Jeżeli jednak do aż takich sytuacji by nie dochodziło, to wydaje się, że w sprawie katastrof oraz klęs żywiołowych, ogólnej biedy na świecie oraz wielu innych trudnych warunków dla życia człowieka, które można by było w ten sposób uniknąć było by z chęcią akceptowane. Choć jak wiadmo mniejsza śmiertelność to pewne przeludnienie, ale nie wiadomo czy technologia nie pozwalałaby kolonizację kosmosu.

Teoretyczna wizja tego co mogłoby się dziać gdyby władzę nad kontrolą czasu miał każdy z nas właśnie tak może wyglądać. Co by jednak było, gdyby tylko jeden człowiek mógł tego dokonywać?

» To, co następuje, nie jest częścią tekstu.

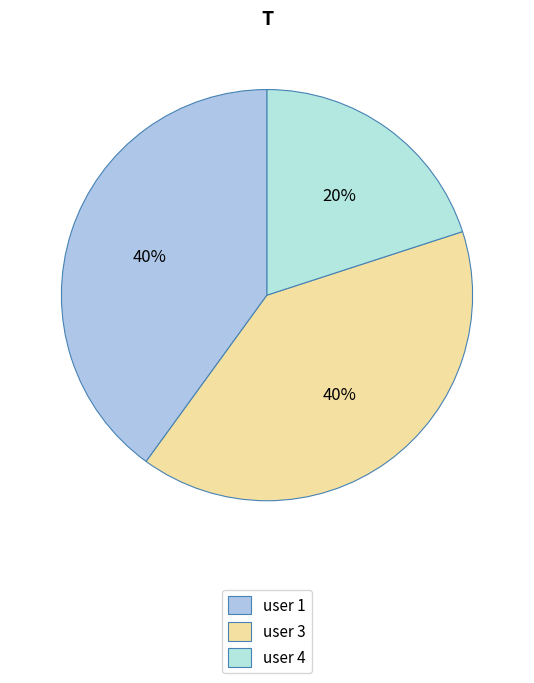

Is there any slice that represents more than half of the pie?

No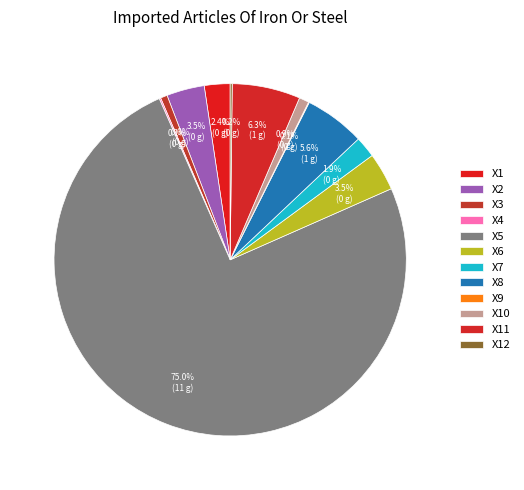

To the nearest percent, what percentage of the pie is X8?

6%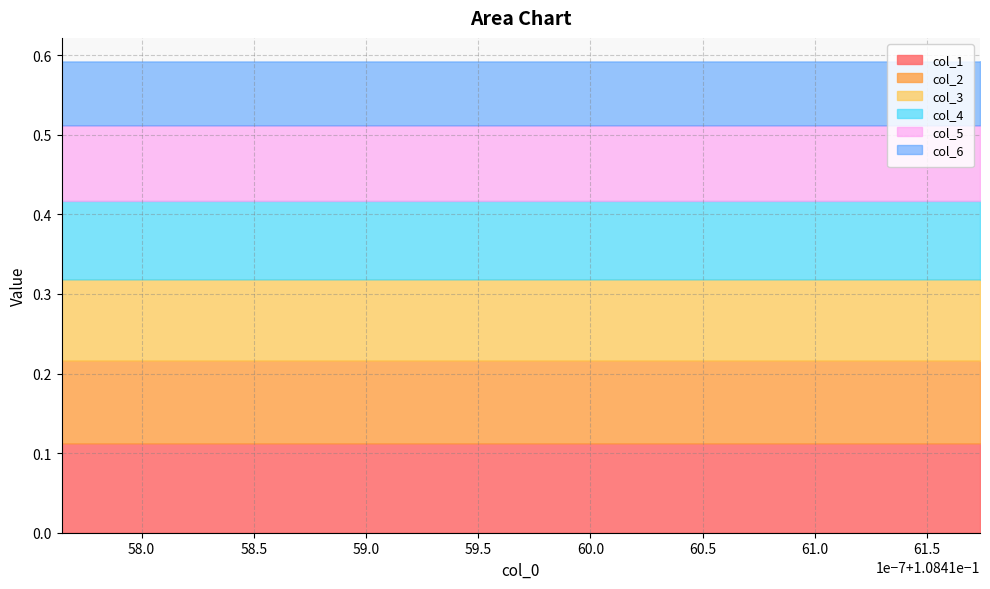

What is the lowest value of the col_3 series?

0.1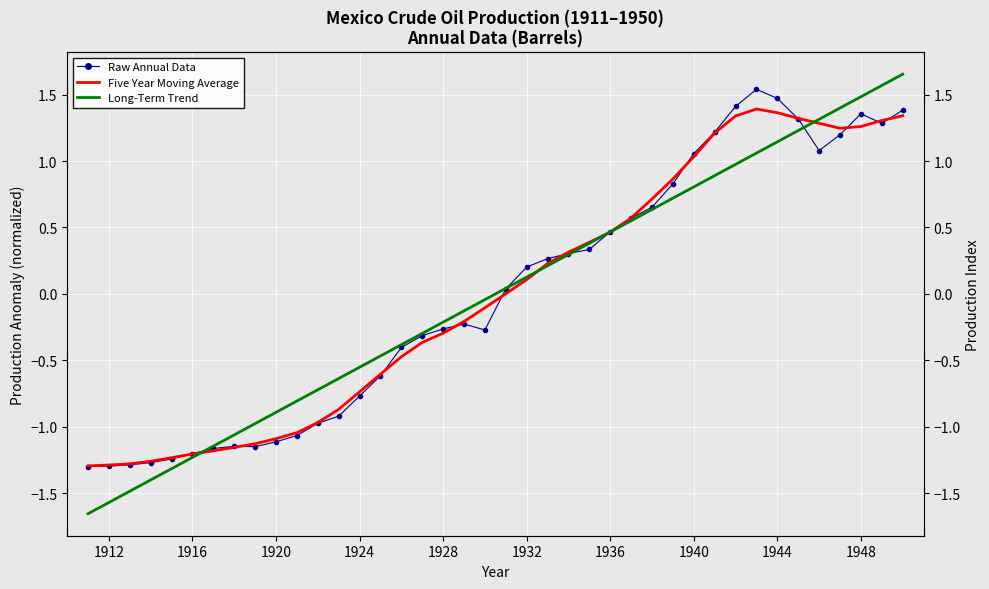

Which series has the largest range (max minus min)?

Long-Term Trend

Przede wszystkim nie było by chaosu, a na pewno nie w skali globalnej. Wszystko mogłoby być bardzo przemyślnie rozplanowane oraz dobrze zorganizowne. Jednym słowem wszystko było by OK. Ale czy na pewno? Jednostka nie była by wastanie ogarnąć wszystkiego jednocześnie i mimo, że nie było być czegoś takiego jak chaos czasoprzestrzenny to jednak nie wiele ludzkość by skorzystała na ujarzmieniu czasu przez tego 'wybrańca'. Nie byłby w stanie pomagać wszystkim w tym samym czasie co grupa ludzi, nawet fakt że cofałby się w czasie mogła by być nie skuteczna. W końcu nieustannie dzieją się tragedie ludzkie i jest ich nieskończona ilość, zakładając nawet, że była by to osoba nieśmiertelna nie dałaby sobie po prostu rady z opanowanie wszystkiego.
Jak zatem widać nie byłoby to dobre rozwiązanie, jeżeli chodzi o przydzielenia kontroli nad czasem jednostce.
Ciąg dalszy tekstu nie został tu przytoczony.